Mas o clube vermelho de Enschede já atingira o sonhado "embalo". Boschker, Douglas, Wisgerhof, Theo Janssen, Brama, Nkufo, Bryan Ruiz, Stoch, os reservas Luuk de Jong e Parker... eles não fraquejariam. E o Twente seguiu vencendo. Houve um susto, é verdade: na 32ª rodada, houve a segunda derrota da temporada (1 a 0 para o AZ), o Ajax venceu (2 a 0 no Willem II), e a vantagem caiu a apenas um ponto. Qualquer tropeço nas duas rodadas finais seria o fim do sonho. Mas o Twente não deixou. Em casa, na penúltima rodada, fez 2 a 0 no Feyenoord. E finalmente, na rodada derradeira do Holandês, naquele 2 de maio de 2010, Ruiz e Stoch tiveram a rapidez premiada - no caso de Ruiz, o faro de gol: o costarriquenho marcou pela 24ª vez no campeonato, o eslovaco fez outro, e o Twente fez 2 a 0 no NAC Breda, fora de casa.

A torcida podia celebrar: daquela vez, o Twente era campeão.

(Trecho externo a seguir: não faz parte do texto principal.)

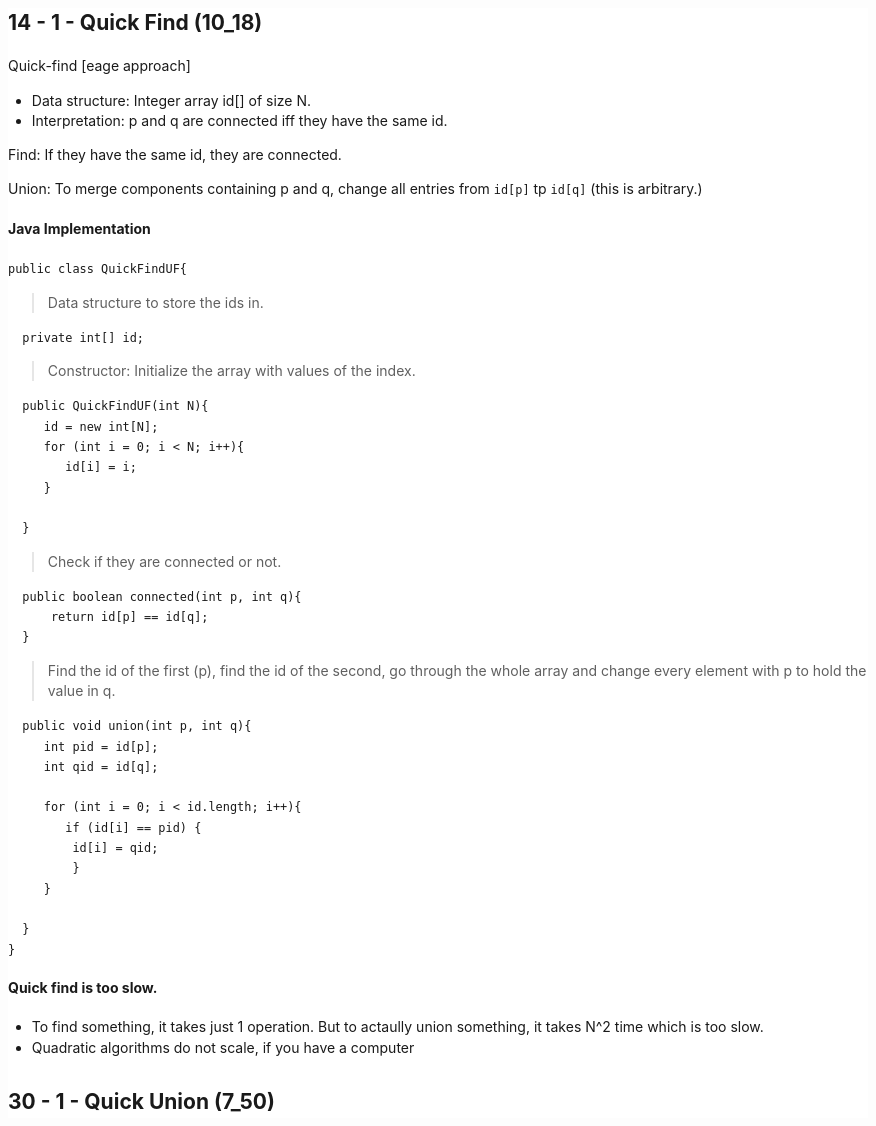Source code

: ## 14 - 1 - Quick Find (10_18)

Quick-find [eage approach]

- Data structure: Integer array id[] of size N.
- Interpretation: p and q are connected iff they have the same id.

Find: If they have the same id, they are connected.

Union: To merge components containing p and q, change all entries from `id[p]` tp `id[q]` (this is arbitrary.)

#### Java Implementation

    public class QuickFindUF{

> Data structure to store the ids in.

      private int[] id;

> Constructor: Initialize the array with values of the index.

      public QuickFindUF(int N){
         id = new int[N];
         for (int i = 0; i < N; i++){
            id[i] = i; 
         }

      }

> Check if they are connected or not.

      public boolean connected(int p, int q){ 
          return id[p] == id[q]; 
      }

> Find the id of the first (p), find the id of the second, go through the whole array and change every element with p to hold the value in q.

      public void union(int p, int q){
         int pid = id[p];
         int qid = id[q];

         for (int i = 0; i < id.length; i++){
            if (id[i] == pid) {
             id[i] = qid;
             } 
         }
         
      }
    }

#### Quick find is too slow.
- To find something, it takes just 1 operation. But to actaully union something, it takes N^2 time which is too slow.
- Quadratic algorithms do not scale, if you have a computer 

## 30 - 1 - Quick Union (7_50)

Mais do que isso: jogadores como Boschker, Nkufo e Parker iriam à Copa do Mundo disputada pouco depois, aumentando o orgulho. Está certo que a derrocada começou a partir dali: ambicionando manter o clube brigando na parte de cima, Joop Munsterman tomou decisões que dilapidaram os cofres e diminuíram a respeitabilidade do clube, dali a alguns anos. A queda doeu. E agora, num cenário de pandemia, o Twente volta a duvidar de seu futuro. 

Mas, para consolo dos torcedores, sempre haverá a lembrança do 2 de maio de 2010. Alguma vez, o Twente seria campeão. Foi naquela.